Mobile payments is certainly not critical government infrastructure. So what is Government’s proper role? Consumer data protection, transparency, regulatory requirements, equal participation/access.. ? I don’t know the answer. I like the idea of the Government creating a model service for R&D purposes.. perhaps based on Fedwire and letting non-banks have access to it… I also like the idea of a common directory.
ISIS
For 2.5 years I’ve been writing about ISIS.. I’ve always have been a huge advocate.. until lately. What has changed? My position, and that of retailers, is that today’s payment networks are heavily tilted in favor of the banks. The opportunity I originally saw for ISIS was constructing a new merchant friendly network that was an “extension” of the current mobile network which the carriers run (The original business case for ISIS is outlined in ISIS: Moving Payments from Rail to Air).

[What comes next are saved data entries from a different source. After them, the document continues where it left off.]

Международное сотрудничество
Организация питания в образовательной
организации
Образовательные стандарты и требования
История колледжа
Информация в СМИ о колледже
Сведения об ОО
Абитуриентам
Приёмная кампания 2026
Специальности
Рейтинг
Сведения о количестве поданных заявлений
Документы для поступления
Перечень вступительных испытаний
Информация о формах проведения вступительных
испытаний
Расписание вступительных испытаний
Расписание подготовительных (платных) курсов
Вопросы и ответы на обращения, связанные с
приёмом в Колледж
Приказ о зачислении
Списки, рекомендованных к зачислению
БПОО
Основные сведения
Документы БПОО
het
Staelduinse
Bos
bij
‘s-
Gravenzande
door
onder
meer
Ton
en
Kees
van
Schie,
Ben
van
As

Keeping with my theme of openness and standards how is ISIS creating a platform for other to invest in? What value is an ISIS mobile payment to a retailer? Yesterday’s blog talked about the complex supply chain necessary to deliver on NFC. Don’t get me wrong, there is nothing wrong about NFC technology.. it is a very well defined specification. But it is complex.. if it was a NEW WAY of doing payments (or better yet commerce) perhaps it should have started a little less ambitiously. The team seems as if it prudently sought to reduce risk, but it also gave up on a central element to its value proposition. My analogy for today is that ISIS project is like Vanderbilt’s skipping steam and going straight for high speed mag lev in 1880…. While the entire country was growing at a 10x pace and he had no right of way..
Big projects are tough in normal times.. but mobile is changing at an unbelievably fast pace. Small focused projects are certainly lower risk when innovating at the cutting edge. Everything is changing.. how could anyone architect an open system in such a fast changing environment? It would seem that technical standards like TCP/IP or GSM were successful because of their ubiquity and distributed control. They could be used by all to create different networks with different value propositions.. which incented millions of companies and consumers to invest. I just don’t see how MNOs can create a business platform based on NFC. Their best shot may be to work with someone like Sequent Software to create an architecture for 1000s of applications to access secure element data.. instead of the one single CSAM wallet coming out in Pilot Dec 2012.
Your thoughts are appreciated
Previous Blogs (Nokia NFC Ecosystem, ISIS Ecosystem or Desert, Banks will win in Payments.. but WHICH ones?)
“I also told the Fed that the problem in US mobile payment IS NOT lack of standards but lack of a value proposition to consumers and retailers.”
Can’t agree more!!! Regulation is helpful in setting rule but not forcing the market outcome.